Required action 1 -
Decide whether each statement below agrees with the Gundam toys text. Answer yes or no, and quote the words that settle it. (a) The Gundam Seed Destiny figures are slightly smaller in scale than most other Gundam products. (b) In the United States, fans preferred the figural model kits to the standard figures. (c) Five new figures arrived from the trading friend.

(Text block Opens)

However, that doesn't mean that Gundam toys are no longer being produced. They certainly are. These are all from the "Mobile Suit in Action" line, or "MSiA's", as collectors call them. They're the basic action figures for Gundam. They're not the figural kits, or the over-painted, sometimes weathered "Extended MSiA's". They're the same sort of good, basic, Gundam action figure that were very popular in the United States for several years. I've never understood why they were pulled, although I can think of three possible reasons:
#1 - The Battle Scarred line. These battle-damaged things were atrocious. They were so heavily weathered you could hardly tell one from another.
#2 - The SD line. These exaggerated weirdos may have just put too much Gundam merchandise on the shelves at the same time, and they weren't that popular. If Bandai was looking at Gundam as a whole, they probably saw failure.
#3 - The figural model kits, which as a rule were a lot more expensive than the figures, never fared very well over here. They're extremely popular in Japan, where the standard figures are almost seen as an afterthought. But here, fans went for the figures and ignored the kits. If Bandai didn't like that, they might've decided to yank the whole works.
Whatever the case, their departure from the United States - speculation about what their paint jobs might be like today notwithstanding - has been terribly unfortunate. But not impossible to overcome. A handful of online stores carry a certain amount of Gundam merchandise, and as I said, it helps to have a friend that's willing to trade.
The four new figures he sent me are all from GUNDAM SEED DESTINY, which is the sequel series to GUNDAM SEED, which was the last Gundam series to air in the United States - admittedly at a horrible time on Cartoon Network, and the last to have toys released in the United States, even if the line was cut short well before completion.
The odd thing about the toys from Gundam Seed Destiny is that they're slightly smaller, scale-wise, than most other Gundam products. Most of the Gundam lines have maintained a fairly consistent scale across the different concepts. Gundam Wing, Mobile Suit Gundam and its sequels, G-Gundam, Zeta Gundam, and Gundam Seed all have compatible figures, even if that means making some pretty sizeable toys, such as the larger-scaled "Char's Counter-Attack" line, with the massive Sazabi.
For whatever reason, the Destiny figures are a bit smaller. Not seriously so, I suppose, but noticeably. Fortunately, detail and articulation have not been sacrificed. These figures remain some of the best-designed, most highly-articulated action figures around. And I'm pleased to be able to continue my collection. Let's consider these toys individually now.

(Text block Closes)

Required action 2 -
Quote the dataset entries from their first line through the line containing "s: el megatambo", both ends included. Leave the pictures out.

(Records for the exercise Opens)

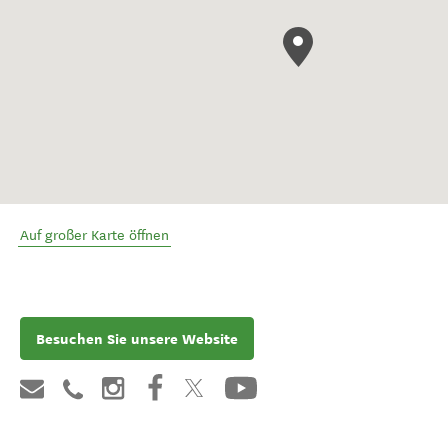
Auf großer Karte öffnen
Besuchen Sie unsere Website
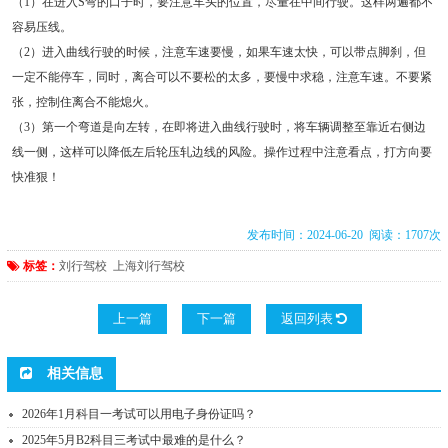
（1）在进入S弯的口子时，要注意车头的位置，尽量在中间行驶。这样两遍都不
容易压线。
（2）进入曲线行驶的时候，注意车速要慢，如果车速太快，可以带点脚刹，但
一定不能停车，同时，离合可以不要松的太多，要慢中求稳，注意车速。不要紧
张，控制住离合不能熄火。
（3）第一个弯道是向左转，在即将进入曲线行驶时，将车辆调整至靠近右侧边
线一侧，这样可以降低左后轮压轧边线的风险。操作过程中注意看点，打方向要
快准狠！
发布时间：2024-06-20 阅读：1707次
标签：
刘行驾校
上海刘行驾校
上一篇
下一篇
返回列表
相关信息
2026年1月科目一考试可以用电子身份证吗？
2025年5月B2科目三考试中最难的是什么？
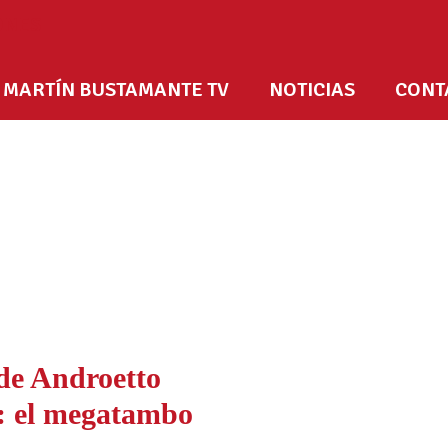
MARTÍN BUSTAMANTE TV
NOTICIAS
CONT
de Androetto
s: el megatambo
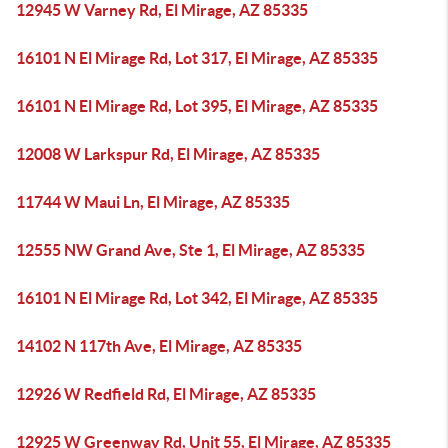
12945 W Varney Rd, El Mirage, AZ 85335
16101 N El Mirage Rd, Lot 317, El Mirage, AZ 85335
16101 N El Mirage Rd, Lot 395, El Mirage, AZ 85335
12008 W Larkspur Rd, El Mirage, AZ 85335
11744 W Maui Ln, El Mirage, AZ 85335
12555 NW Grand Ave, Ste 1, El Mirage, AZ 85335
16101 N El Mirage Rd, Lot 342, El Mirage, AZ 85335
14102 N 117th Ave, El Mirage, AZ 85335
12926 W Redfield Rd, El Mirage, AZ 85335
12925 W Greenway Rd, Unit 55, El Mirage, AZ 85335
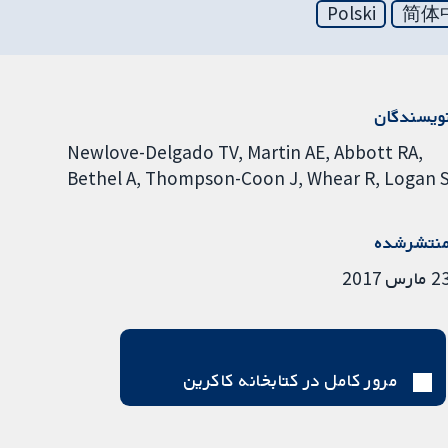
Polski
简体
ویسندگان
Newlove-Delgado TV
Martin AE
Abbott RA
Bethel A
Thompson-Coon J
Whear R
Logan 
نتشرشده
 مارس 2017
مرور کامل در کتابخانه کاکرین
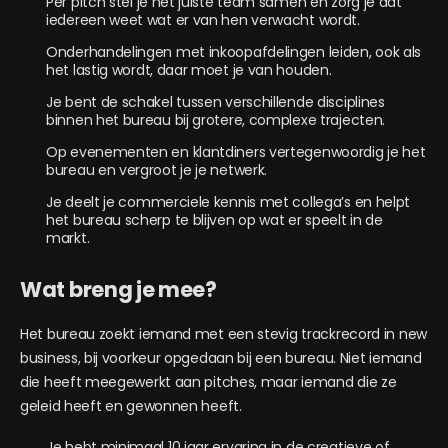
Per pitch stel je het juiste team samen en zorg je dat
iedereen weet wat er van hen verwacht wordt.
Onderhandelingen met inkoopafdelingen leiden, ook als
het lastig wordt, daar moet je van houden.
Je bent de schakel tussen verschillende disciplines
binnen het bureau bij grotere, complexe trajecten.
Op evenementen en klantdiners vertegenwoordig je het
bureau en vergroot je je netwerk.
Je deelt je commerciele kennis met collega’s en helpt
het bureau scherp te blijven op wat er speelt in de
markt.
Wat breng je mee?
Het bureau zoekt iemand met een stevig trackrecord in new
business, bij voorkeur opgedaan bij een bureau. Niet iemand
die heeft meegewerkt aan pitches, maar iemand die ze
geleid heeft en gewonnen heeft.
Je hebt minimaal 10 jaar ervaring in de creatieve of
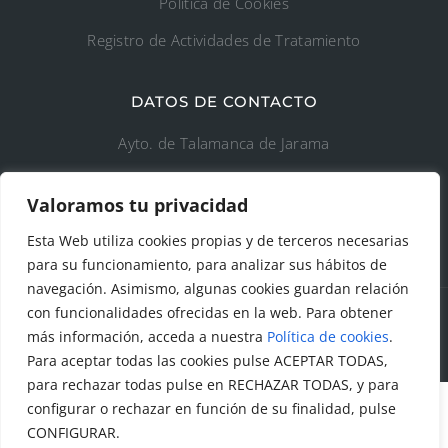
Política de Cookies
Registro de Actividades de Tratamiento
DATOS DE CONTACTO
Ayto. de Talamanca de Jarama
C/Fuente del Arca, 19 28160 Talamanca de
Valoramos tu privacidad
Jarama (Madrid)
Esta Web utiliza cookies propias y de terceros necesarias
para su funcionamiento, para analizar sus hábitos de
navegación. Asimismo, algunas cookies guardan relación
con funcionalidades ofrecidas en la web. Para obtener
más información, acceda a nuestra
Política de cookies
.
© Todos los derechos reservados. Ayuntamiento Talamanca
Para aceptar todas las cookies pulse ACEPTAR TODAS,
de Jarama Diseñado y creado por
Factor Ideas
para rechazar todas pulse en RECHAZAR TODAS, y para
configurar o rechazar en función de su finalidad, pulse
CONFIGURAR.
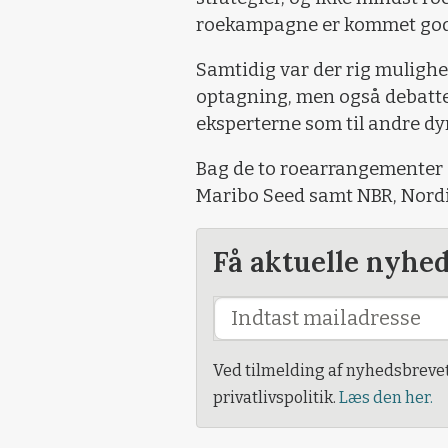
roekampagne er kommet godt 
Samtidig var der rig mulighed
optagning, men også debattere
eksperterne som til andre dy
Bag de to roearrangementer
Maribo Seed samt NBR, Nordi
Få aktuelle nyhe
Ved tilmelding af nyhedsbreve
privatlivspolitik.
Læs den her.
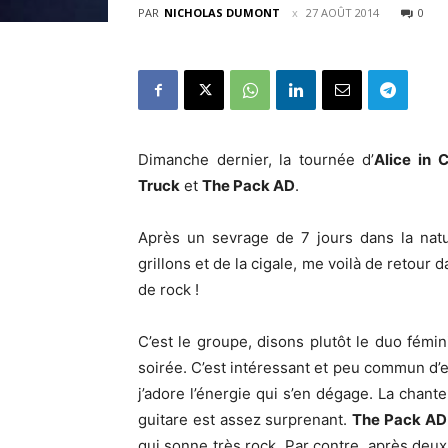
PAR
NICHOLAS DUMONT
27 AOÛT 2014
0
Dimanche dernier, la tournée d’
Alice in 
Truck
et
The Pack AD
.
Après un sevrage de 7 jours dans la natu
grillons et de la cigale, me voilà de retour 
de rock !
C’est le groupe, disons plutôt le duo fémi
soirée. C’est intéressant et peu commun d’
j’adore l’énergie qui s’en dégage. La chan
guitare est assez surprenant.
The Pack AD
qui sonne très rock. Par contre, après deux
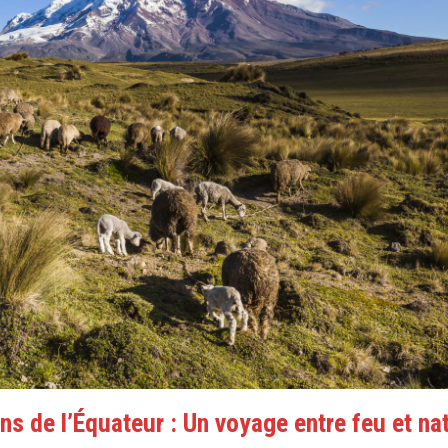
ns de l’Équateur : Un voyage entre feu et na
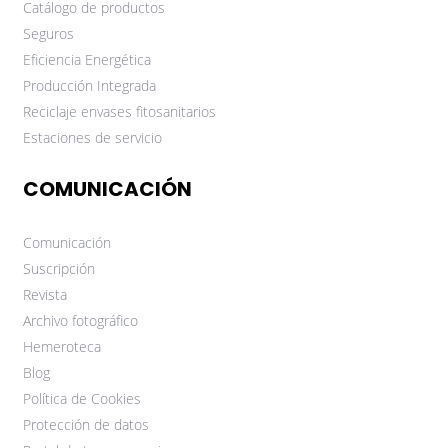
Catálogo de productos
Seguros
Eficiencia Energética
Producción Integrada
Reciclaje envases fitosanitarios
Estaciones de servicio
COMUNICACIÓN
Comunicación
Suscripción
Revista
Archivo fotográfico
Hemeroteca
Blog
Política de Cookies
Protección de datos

(Records for the exercise Closes)

Worked solution 1 -
(a) Yes: "they're slightly smaller, scale-wise, than most other Gundam products."
(b) No: "But here, fans went for the figures and ignored the kits."
(c) No: "The four new figures he sent me are all from GUNDAM SEED DESTINY"

Worked solution 2 -
Auf großer Karte öffnen
Besuchen Sie unsere Website
（1）在进入S弯的口子时，要注意车头的位置，尽量在中间行驶。这样两遍都不
容易压线。
（2）进入曲线行驶的时候，注意车速要慢，如果车速太快，可以带点脚刹，但
一定不能停车，同时，离合可以不要松的太多，要慢中求稳，注意车速。不要紧
张，控制住离合不能熄火。
（3）第一个弯道是向左转，在即将进入曲线行驶时，将车辆调整至靠近右侧边
线一侧，这样可以降低左后轮压轧边线的风险。操作过程中注意看点，打方向要
快准狠！
发布时间：2024-06-20 阅读：1707次
标签：
刘行驾校
上海刘行驾校
上一篇
下一篇
返回列表
相关信息
2026年1月科目一考试可以用电子身份证吗？
2025年5月B2科目三考试中最难的是什么？
MARTÍN BUSTAMANTE TV
NOTICIAS
CONT
de Androetto
s: el megatambo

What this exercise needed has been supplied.